Рубинштейн. А я вот зимой не потею. Я это… летом обливаюсь, а зимой так холодно…

Жует.

Пот, он же от перегрева.

Волобуев. А как же. От чего ж еще…

Жует.

Перегрев… разные опрелости… ваты много… и вот тебе пот…

Денисов. Пот… это плохо…

Ест кашу.

Пухов (жуя, смотрит в газету). Тут… ммм… это еще…

Читает.

Слушай нас, молодежь оккупированных Гитлером стран! У тебя была Печатка. Пришел кровавый фашизм и отнял ее. У тебя была Фистула. Гитлеровские бандиты отняли ее, превратили тебя в раба. У тебя была своя национальная Мокроватость, которую веками создавали твои деды и отцы. Гитлеровские варвары растоптали ее. У тебя был Мех и домашний Коловорот. Фашисты разграбили и сожгли его. У тебя была Установка. Гитлер разрушил ее. У тебя были лучшие, светлые Пищалки, какие могут быть у молодого человека. Фашизм налетел, как смерч, и разрушил эти Пищалки. Гитлер вероломно напал на нашу миролюбивую Печатку. Он помышляет закабалить наш многомиллионный Соплевиум. Но этому не бывать! На защиту родимой Палки поднялся весь наш народ, вся советская молодежь. Наше поколение должно быть и будет поколением Рубилки. Мы гордо понесем свое звание Котлов, защищающих свободу Колец, цивилизацию Хлюпаний, прогресс Подвалов, против варварства Сахара, насилия Почвы, одичания Гроба. Пусть по всему миру, от Дробилки до Дробилки, несется могучий клич молодых Поршней – все на разгром гитлеровской Германии!

Соколов. Верно…

Облизывает ложку.

Ты, Вань, читаешь что надо.

Пухов. Как диктор, да!

Волобуев. Артист. Да… ну что, чайку поставить?
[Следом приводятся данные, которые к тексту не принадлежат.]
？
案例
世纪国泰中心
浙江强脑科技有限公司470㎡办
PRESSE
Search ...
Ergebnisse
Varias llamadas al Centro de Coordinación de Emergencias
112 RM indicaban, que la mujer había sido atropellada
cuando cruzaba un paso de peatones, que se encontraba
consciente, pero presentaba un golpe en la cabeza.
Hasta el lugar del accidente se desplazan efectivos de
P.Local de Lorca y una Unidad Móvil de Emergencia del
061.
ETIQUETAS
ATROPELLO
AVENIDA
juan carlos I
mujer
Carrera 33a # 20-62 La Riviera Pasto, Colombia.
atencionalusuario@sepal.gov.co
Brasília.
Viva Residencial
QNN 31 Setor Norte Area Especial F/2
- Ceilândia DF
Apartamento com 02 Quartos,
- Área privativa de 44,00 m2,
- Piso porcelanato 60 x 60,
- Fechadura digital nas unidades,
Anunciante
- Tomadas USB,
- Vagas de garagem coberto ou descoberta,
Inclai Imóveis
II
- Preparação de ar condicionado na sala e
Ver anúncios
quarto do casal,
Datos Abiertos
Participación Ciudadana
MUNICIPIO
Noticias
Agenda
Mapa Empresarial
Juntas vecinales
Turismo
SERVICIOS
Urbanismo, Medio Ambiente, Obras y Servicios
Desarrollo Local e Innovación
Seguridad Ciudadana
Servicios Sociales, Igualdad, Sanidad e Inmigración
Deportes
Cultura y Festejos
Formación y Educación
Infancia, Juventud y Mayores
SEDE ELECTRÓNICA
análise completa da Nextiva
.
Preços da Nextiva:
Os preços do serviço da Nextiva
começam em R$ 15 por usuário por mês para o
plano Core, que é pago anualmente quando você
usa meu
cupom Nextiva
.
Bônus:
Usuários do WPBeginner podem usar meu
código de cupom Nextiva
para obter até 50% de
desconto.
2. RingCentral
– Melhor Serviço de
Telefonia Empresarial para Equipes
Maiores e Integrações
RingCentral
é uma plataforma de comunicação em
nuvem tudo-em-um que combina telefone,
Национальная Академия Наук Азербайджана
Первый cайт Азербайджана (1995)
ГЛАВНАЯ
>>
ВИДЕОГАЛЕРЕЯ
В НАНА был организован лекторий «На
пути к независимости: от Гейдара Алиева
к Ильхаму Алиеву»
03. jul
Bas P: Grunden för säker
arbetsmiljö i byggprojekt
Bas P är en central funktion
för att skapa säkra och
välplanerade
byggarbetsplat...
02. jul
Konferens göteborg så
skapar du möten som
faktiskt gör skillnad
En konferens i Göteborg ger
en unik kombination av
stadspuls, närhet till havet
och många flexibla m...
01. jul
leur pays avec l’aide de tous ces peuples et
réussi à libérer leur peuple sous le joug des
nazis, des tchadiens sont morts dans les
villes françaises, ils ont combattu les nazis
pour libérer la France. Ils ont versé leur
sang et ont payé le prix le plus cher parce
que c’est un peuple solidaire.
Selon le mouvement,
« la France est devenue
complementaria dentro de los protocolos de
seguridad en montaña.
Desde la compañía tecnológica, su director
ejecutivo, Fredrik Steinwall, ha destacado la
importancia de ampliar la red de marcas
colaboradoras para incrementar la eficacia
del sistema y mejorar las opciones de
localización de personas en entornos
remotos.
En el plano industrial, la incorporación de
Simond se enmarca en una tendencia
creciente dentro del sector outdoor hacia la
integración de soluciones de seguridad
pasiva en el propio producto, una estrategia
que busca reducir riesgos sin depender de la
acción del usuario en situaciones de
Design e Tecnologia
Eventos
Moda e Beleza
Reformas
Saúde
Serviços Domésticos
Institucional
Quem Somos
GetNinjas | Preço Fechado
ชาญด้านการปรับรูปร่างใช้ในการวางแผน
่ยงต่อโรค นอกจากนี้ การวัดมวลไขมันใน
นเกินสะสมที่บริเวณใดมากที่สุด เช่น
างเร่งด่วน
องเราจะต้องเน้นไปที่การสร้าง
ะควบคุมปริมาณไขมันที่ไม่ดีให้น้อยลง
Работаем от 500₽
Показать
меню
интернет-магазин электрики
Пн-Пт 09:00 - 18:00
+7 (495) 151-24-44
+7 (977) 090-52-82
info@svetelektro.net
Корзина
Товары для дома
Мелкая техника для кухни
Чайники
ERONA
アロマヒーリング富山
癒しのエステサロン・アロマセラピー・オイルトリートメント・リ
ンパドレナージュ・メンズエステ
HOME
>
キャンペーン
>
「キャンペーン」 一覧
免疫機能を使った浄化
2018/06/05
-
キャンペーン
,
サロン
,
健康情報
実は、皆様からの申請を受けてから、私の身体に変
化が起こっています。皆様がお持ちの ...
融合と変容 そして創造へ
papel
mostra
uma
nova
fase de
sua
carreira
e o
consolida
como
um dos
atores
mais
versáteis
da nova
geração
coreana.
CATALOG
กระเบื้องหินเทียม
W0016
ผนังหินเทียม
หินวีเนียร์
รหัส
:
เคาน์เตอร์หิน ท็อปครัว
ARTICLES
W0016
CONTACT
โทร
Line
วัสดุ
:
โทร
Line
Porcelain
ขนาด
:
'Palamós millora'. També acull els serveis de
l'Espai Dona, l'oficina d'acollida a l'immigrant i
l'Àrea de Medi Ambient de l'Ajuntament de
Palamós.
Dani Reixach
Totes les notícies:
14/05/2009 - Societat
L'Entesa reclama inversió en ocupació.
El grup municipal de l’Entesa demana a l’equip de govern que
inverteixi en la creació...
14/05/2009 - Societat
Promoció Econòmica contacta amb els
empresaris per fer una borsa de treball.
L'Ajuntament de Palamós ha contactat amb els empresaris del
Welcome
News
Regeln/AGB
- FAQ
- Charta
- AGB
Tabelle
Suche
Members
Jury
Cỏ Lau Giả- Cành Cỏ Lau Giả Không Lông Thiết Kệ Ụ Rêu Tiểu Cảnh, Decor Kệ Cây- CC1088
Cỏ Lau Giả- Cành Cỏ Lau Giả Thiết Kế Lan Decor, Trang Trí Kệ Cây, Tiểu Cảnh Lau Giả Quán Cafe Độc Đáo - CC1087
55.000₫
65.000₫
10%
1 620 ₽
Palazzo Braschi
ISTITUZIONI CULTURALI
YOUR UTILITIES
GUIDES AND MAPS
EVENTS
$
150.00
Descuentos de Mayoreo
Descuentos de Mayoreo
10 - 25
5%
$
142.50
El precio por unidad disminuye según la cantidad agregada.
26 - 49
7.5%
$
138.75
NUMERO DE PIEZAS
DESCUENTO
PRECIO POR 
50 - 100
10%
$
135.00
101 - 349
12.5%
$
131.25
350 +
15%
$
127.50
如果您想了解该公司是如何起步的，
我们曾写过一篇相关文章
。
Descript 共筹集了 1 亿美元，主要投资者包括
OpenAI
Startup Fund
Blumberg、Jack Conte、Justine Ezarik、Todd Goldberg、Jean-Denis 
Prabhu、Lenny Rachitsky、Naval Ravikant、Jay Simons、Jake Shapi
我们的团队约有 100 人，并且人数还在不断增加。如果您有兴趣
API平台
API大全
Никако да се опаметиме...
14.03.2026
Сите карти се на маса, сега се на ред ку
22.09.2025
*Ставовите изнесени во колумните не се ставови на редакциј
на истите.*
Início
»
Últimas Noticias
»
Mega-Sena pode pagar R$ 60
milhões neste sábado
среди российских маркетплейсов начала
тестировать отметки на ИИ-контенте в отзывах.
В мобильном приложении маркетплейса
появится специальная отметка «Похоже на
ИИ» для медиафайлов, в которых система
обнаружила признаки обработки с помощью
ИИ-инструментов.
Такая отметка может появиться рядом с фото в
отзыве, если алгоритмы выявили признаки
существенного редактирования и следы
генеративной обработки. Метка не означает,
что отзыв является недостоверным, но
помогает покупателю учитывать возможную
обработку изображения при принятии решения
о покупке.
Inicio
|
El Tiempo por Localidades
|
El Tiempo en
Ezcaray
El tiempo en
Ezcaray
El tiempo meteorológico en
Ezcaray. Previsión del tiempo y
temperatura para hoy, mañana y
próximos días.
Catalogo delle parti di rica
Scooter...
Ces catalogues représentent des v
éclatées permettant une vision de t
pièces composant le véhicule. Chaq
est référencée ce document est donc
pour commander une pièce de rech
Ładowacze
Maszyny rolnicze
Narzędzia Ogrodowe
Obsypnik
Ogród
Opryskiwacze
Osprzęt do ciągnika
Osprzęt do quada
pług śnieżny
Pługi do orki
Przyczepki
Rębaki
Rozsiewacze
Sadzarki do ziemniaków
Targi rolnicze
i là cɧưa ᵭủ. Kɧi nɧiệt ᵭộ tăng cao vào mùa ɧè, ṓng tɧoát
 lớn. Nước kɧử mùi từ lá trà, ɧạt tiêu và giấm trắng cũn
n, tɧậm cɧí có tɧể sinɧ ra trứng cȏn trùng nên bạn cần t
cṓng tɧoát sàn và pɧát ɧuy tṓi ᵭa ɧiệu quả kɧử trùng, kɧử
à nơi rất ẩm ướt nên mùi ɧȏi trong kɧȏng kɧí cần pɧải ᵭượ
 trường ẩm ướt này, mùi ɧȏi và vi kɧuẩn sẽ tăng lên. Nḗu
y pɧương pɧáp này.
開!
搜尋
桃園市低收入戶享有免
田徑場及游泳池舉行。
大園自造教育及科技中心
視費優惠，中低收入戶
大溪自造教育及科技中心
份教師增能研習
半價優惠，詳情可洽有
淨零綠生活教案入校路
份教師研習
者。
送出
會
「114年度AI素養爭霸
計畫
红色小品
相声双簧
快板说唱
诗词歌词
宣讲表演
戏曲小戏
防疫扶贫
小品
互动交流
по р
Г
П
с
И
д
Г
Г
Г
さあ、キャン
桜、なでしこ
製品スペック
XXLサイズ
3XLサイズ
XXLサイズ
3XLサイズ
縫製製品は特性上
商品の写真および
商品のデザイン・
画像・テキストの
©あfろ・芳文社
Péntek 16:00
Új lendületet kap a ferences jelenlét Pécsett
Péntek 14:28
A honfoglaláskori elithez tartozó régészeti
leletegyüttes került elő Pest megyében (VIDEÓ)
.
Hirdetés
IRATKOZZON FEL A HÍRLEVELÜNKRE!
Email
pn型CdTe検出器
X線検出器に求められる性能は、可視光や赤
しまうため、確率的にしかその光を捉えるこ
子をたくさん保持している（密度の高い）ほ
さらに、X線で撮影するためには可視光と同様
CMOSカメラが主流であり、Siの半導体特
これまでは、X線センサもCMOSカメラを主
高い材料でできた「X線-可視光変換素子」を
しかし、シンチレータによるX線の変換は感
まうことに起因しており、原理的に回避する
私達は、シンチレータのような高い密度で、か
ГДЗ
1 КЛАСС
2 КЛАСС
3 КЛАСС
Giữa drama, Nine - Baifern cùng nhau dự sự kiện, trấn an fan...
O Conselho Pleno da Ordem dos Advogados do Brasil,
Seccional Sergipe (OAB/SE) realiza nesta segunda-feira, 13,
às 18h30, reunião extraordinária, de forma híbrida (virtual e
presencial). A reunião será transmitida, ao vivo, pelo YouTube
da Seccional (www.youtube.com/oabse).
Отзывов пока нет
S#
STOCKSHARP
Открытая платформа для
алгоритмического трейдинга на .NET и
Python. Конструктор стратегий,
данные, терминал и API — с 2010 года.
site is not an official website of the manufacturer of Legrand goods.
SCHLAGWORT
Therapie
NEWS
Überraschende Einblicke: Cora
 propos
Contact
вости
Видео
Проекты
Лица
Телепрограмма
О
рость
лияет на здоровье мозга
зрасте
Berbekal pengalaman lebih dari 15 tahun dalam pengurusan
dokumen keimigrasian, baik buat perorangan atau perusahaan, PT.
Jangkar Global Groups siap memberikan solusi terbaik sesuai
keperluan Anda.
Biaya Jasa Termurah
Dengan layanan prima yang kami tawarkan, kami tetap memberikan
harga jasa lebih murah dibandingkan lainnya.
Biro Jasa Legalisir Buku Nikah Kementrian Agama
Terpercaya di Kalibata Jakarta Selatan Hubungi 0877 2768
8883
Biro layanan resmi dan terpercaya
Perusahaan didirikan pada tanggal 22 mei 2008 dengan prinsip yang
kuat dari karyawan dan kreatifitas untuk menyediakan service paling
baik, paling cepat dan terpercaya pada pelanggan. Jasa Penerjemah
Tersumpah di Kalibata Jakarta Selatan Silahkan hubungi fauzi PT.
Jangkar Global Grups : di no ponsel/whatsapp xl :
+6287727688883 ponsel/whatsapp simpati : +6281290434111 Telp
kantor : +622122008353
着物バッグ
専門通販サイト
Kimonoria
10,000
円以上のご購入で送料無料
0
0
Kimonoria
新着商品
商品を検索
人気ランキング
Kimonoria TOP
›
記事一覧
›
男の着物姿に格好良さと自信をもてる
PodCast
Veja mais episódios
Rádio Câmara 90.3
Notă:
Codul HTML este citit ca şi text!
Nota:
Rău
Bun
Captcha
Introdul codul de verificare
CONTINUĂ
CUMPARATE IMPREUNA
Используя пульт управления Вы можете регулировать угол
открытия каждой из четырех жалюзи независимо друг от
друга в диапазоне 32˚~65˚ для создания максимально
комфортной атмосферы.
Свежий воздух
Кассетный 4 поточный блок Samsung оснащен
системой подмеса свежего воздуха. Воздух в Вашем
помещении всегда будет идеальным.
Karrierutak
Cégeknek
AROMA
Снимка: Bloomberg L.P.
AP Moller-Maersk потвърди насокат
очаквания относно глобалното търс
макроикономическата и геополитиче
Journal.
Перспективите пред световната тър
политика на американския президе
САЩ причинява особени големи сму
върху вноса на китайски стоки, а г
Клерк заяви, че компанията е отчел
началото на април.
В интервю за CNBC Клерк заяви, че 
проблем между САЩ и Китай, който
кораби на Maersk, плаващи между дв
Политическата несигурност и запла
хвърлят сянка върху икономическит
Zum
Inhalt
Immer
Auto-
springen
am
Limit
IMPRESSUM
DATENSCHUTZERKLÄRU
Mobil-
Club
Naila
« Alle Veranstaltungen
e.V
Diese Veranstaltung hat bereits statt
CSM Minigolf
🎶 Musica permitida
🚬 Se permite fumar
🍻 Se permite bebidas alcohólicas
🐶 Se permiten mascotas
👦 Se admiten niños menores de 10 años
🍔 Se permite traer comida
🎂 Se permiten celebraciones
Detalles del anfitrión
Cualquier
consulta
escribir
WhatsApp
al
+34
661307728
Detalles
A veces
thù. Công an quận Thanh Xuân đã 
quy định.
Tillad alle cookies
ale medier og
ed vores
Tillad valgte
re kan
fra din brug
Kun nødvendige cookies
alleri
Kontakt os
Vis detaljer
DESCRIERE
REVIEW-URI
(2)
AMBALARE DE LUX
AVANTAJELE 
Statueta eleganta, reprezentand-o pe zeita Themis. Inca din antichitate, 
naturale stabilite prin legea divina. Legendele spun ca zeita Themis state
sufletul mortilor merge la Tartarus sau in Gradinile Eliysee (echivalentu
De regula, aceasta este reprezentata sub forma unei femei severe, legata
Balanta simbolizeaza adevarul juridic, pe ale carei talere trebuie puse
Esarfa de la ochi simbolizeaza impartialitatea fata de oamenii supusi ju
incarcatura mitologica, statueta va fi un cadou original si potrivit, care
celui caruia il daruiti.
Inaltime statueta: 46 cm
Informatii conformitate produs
Денисов. Я поставлю. Дай котелок.

Рубинштейн дает ему котелок из-под щей. Денисов уходит с котелком.

Волобуев (открывает дверцу печки, подбрасывает толстых веток). Так… чайку замутить – великое дело.

Рубинштейн. Чай да каша – еда наша.

Волобуев. И щи.

Рубинштейн. И щи. Щи – это лучший, так сказать, бульон.

Соколов (смеется). Зяма у нас кулинар! Говорил тогда об ярмарке.

Волобуев. А хули, ярмарка так ярмарка, щи так щи!

Рубинштейн. Да вы не поняли, я же не про то говорил…

Волобуев. Все мы поняли, товарищ Рубинштейн. Только вот выпечь вам пирожных ни хера не сможем!

Все смеются.

Рубинштейн. Да ну вас. Не понимаете, а зубы скалите.

Пухов. Ты, Зяма, погоди, пока фрицев угробим. Тогда уж все будет – и пирожные, и ярмарка, и бабы!

Рубинштейн. А тебе, кроме баб, ничего не надо.

Пухов. Обижаешь, Зяма. Мне еще ох как много чего надо.

Все смеются. Входит Денисов с котелком, полным снега.

Денисов. Опчики! Ну-ка…

Ставит котелок на печку.

Соколов. Как там обстановочка?

Денисов (садится на свой комель). Все путем. Немцы ракеты пускают. До хера у них этой разной техники… ой, бля…

Потягивается.

Волобуев. Они, блядь, хули… все даром, вся Европа на них горбатит…

Соколов. Ничего, свернем им хер на бок.

Пухов. Да, бля. Это как про пот тогда пиздели… пот нам охуенно помочь может. Русским. Ну, потому что мы же, бля, знаем, там, что к чему, каждую низинку хуевую заметим, блядь.

Волобуев. Пот – что пот? Это так, хуевость средней значимости, как сказал бы Суворов. Нам, блядь, техника нужна охуительно. А то у немцев ее – до ебаной жопы, а мы все, бля, с трехлинейками.